Really, even AMI patients admitted to hospitals who are managed with an insulin infusion have spikes in BGL. Also, most MI DIGAMI protocols (..that I have seen...) only start if you have had TWO sustained BGL ( <10mmol) in a 4 hour period.

Second, I think the point here is to discuss elevated BGL in the MI patient. Not to start a flame war. Of course one should treat the patient and not the machine. Of course understanding the pathophysiology and the physiology is important as well.

Did the crew make a mistake? Maybe. But in all honesty who knows with the information that we have. Maybe he was drowsy, confused, sweating, pale and c/o chest pain. They were having equipment issues. Maybe they we new and nervous?

What is worse......an untreated episode of hypoglygemia or worsening a marginal case of hyperglycemia (150mg/dl = 8.3 mmol)???

Was it their best day....odd are no. I have seen worse and I have done worsen (...we all have...)!

As for ketones. I think it would be hard to have ketones with a bgl of 8.3 mmol. IMHO.

Cheers

Posted (edited)

One thing I hate about EMS forums and really EMS in general is that everyone is a know-it-all.

:rolleyes2:

And thanks Dart

Edited by ambodriver
  • Like 1
Posted (edited)

Oh I can't disagree more.

I am so sick of this treating the patient not the machine thing that everyone is so hung up on. How bout an UnCx diabetic??... just intubate & transport? What about perfusing V-Tach? What about silent STEMI? How many diabetics have you seen that can go as low as 1 mmol without having any read symptoms? Your saying just wait till they become altered??

To be honest I think the crap that is spewed in this "treat the symptoms" is a catch-all for those who can't critically think for themselves. The machines are an assessment tool, they should be used to guide Tx.

Reactive medicine treats symptoms. Proactive medicine treats signs.

You decide.

As for the bold text above; I would be interested to know if these same Dr's could diagnose without the "fancy tests".

I gotta tell you though...... feel free to ultrasound, draw blood, or CT me anyday to ward off "exploratory surgery". Each to thier own though.

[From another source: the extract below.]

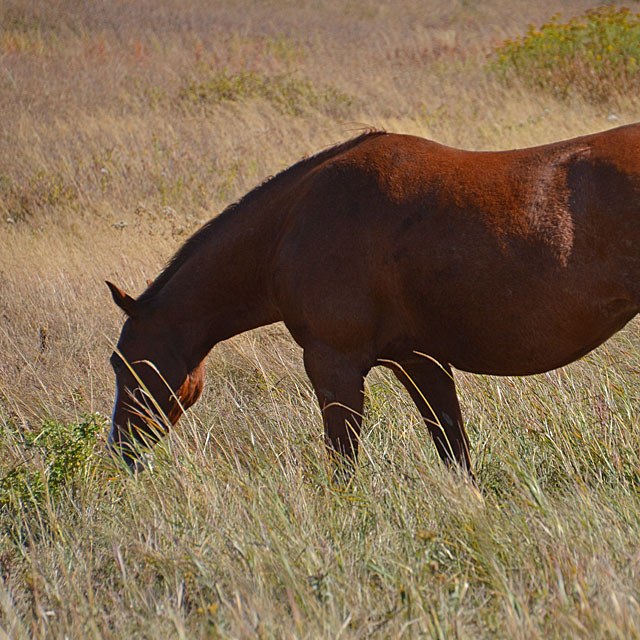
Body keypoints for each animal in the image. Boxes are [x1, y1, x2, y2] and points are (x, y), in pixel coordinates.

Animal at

I had this very discussion about 14 years ago with a doctor, a General Practitioner from Rural Tennessee, who for MANY YEARS was the only FT doctor in this county...who still worked the "ER" (Three total beds- Major 1, major 2, and Hallway :) )in the small clinic.

His very astute assessment is that while there are more tools available today, todays doctors are so dependant on them they for get the most important tool...the assessment. Especially the SUBJECTIVE assessment. According to him, and I have heard it repeated elsewhere, 80% od the DX is derived from the SUBJECTIVE ASSESSMENT. I know that when I teach, I stress this point, that the assessment is as IMPORTANT as the monitor, the glucometer, or the CT.

In short, we dont teach our EMT's , Medics, or even Doctors, to talk and interact to patients anymore, to assess them beyond a few basic steps. We belive that they will learn it on the job, and saddly they dont, or at least not quick enough not to have some purely avoidable mistakes occur. Like the one discussed above.

I would stand right beside you and say that anyone who intubated a diabetic unconscous and hypoglycemic patient should have to explain themselves...but I would also say that there are cases where that same hypoglycemic , unresponsive diabetic patient should be intubated too....and that the total assessment, not just the glucometer, tells the whole story.

To use your xample....while ultrasound/CT will prevent some surgeries, an assessment will prevent unnessessary untrasounds and CTs, and catch the need for CT's and Ultrasounds that a lesser practitioner would have missed.

Yes, its not perfect. But thats why medicine is a PRACTICE and an ART as much as a science.